** Data records follows **
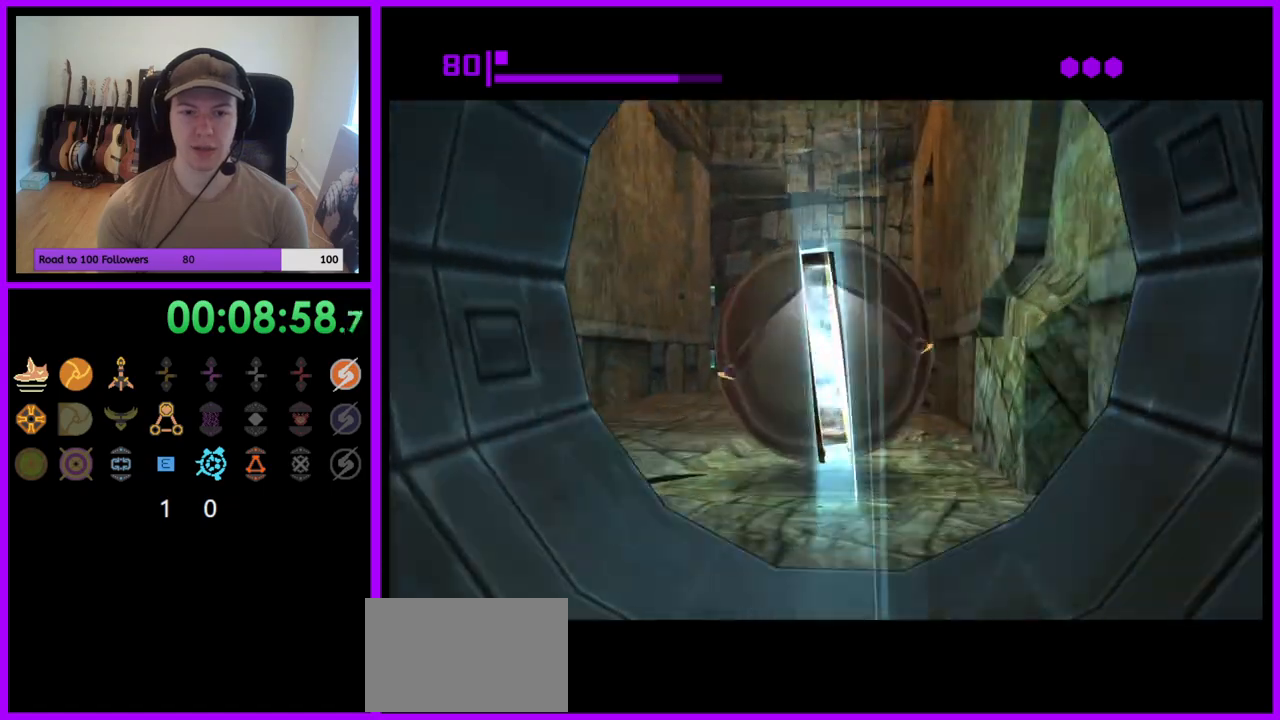
{"buttons": [], "left_stick": "up", "right_stick": "center", "events": [[117, "X", "down"], [217, "X", "up"]]}
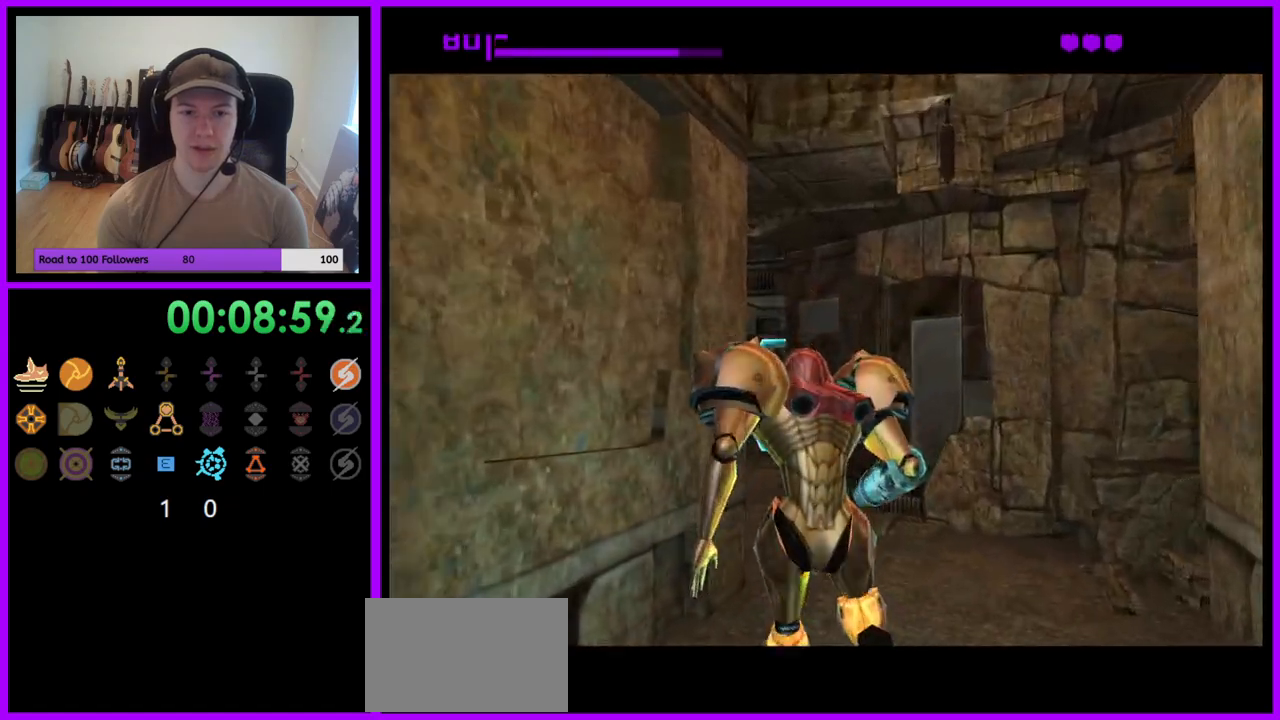
{"buttons": [], "left_stick": "up", "right_stick": "center", "events": [[100, "Z", "down"], [233, "Z", "up"]]}
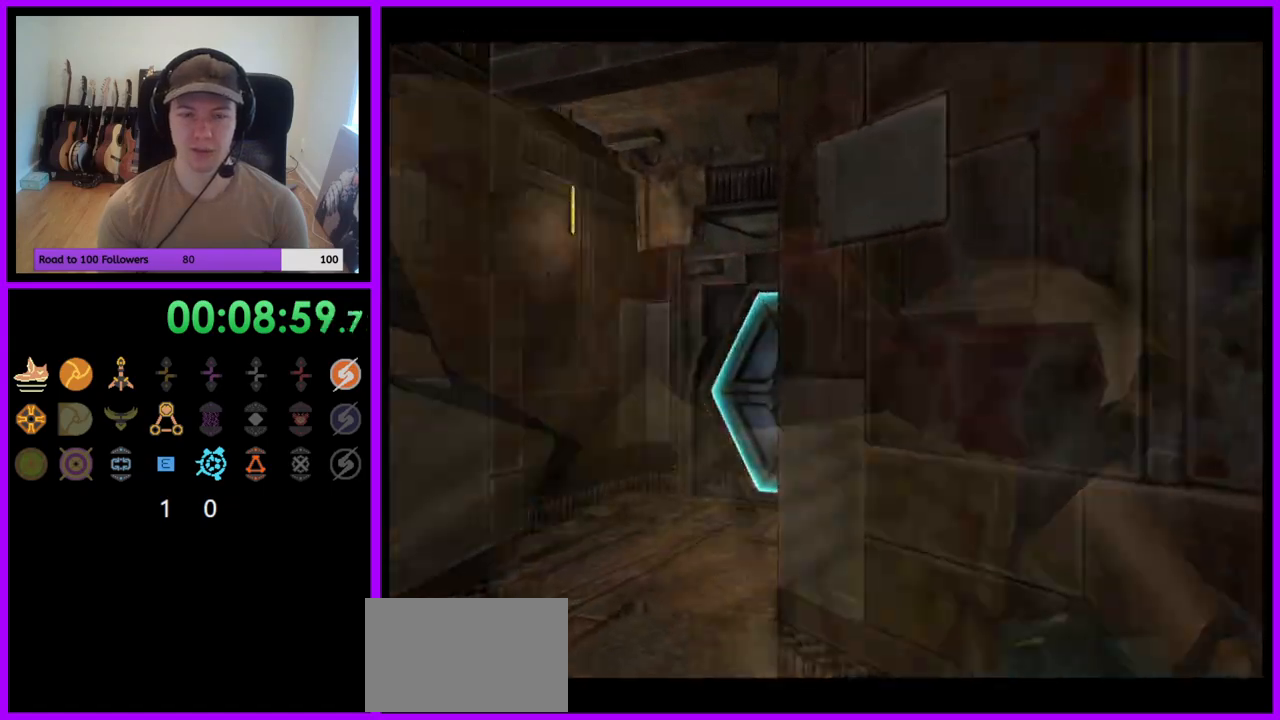
{"buttons": ["L1"], "left_stick": "center", "right_stick": "center", "events": [[100, "L1", "down"], [100, "left_stick", "up-left"], [367, "left_stick", "up"], [500, "left_stick", "center"]]}
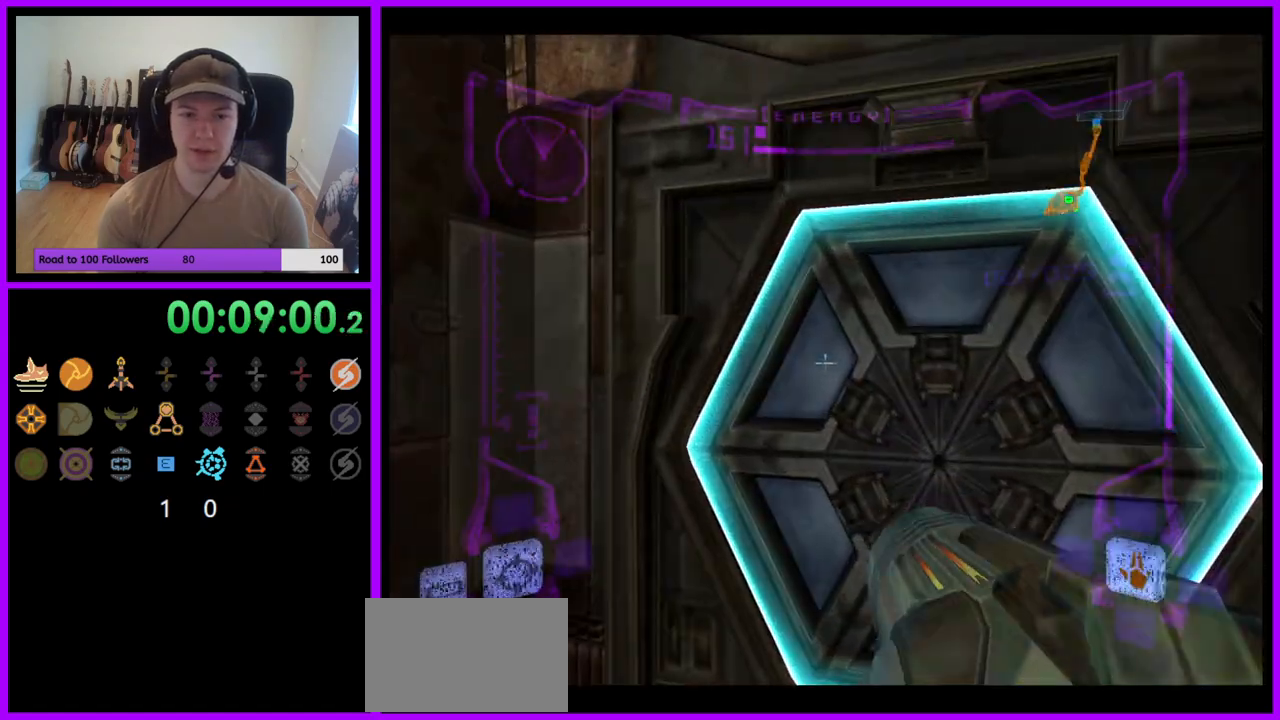
{"buttons": [], "left_stick": "center", "right_stick": "center", "events": [[50, "A", "down"], [133, "A", "up"], [150, "L1", "up"], [267, "left_stick", "right"], [417, "left_stick", "center"]]}
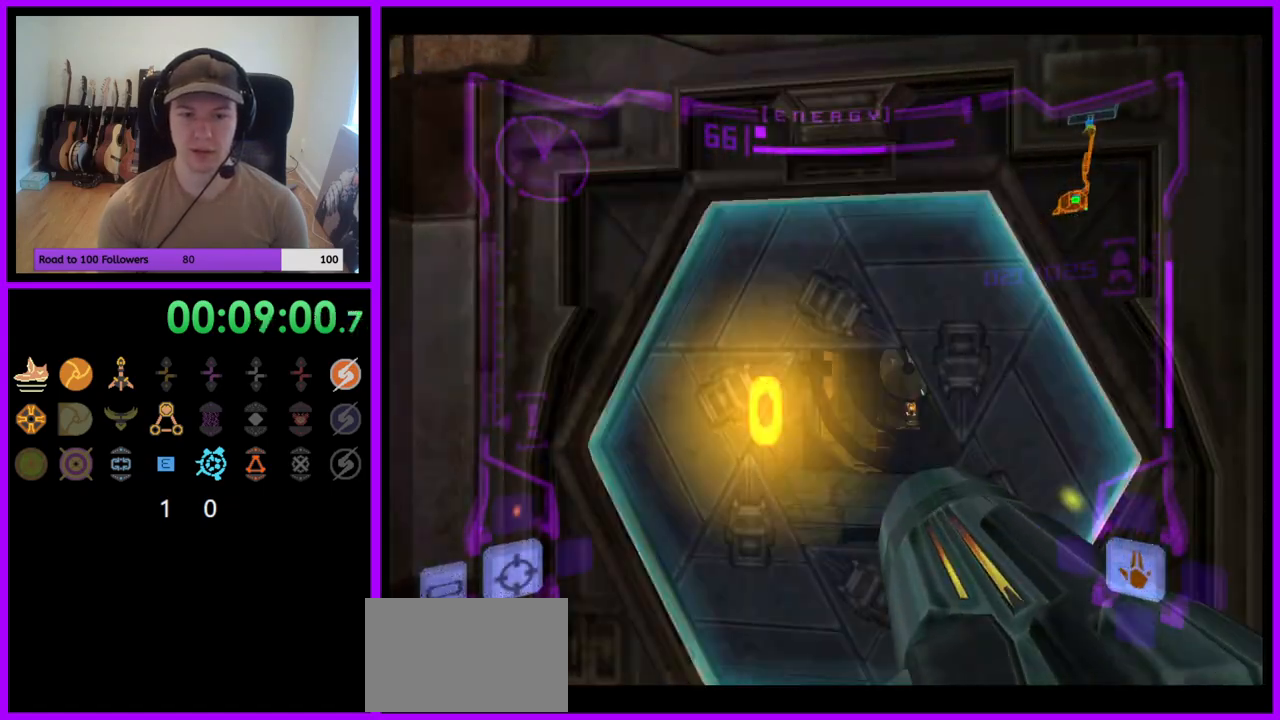
{"buttons": ["L1"], "left_stick": "up", "right_stick": "center", "events": [[150, "left_stick", "up"], [183, "L1", "down"]]}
** End of Data records **
> To do
Could the entries above be written out word for word, pictures excluded?

> Written response
{"buttons": [], "left_stick": "up", "right_stick": "center", "events": [[117, "X", "down"], [217, "X", "up"]]}
{"buttons": [], "left_stick": "up", "right_stick": "center", "events": [[100, "Z", "down"], [233, "Z", "up"]]}
{"buttons": ["L1"], "left_stick": "center", "right_stick": "center", "events": [[100, "L1", "down"], [100, "left_stick", "up-left"], [367, "left_stick", "up"], [500, "left_stick", "center"]]}
{"buttons": [], "left_stick": "center", "right_stick": "center", "events": [[50, "A", "down"], [133, "A", "up"], [150, "L1", "up"], [267, "left_stick", "right"], [417, "left_stick", "center"]]}
{"buttons": ["L1"], "left_stick": "up", "right_stick": "center", "events": [[150, "left_stick", "up"], [183, "L1", "down"]]}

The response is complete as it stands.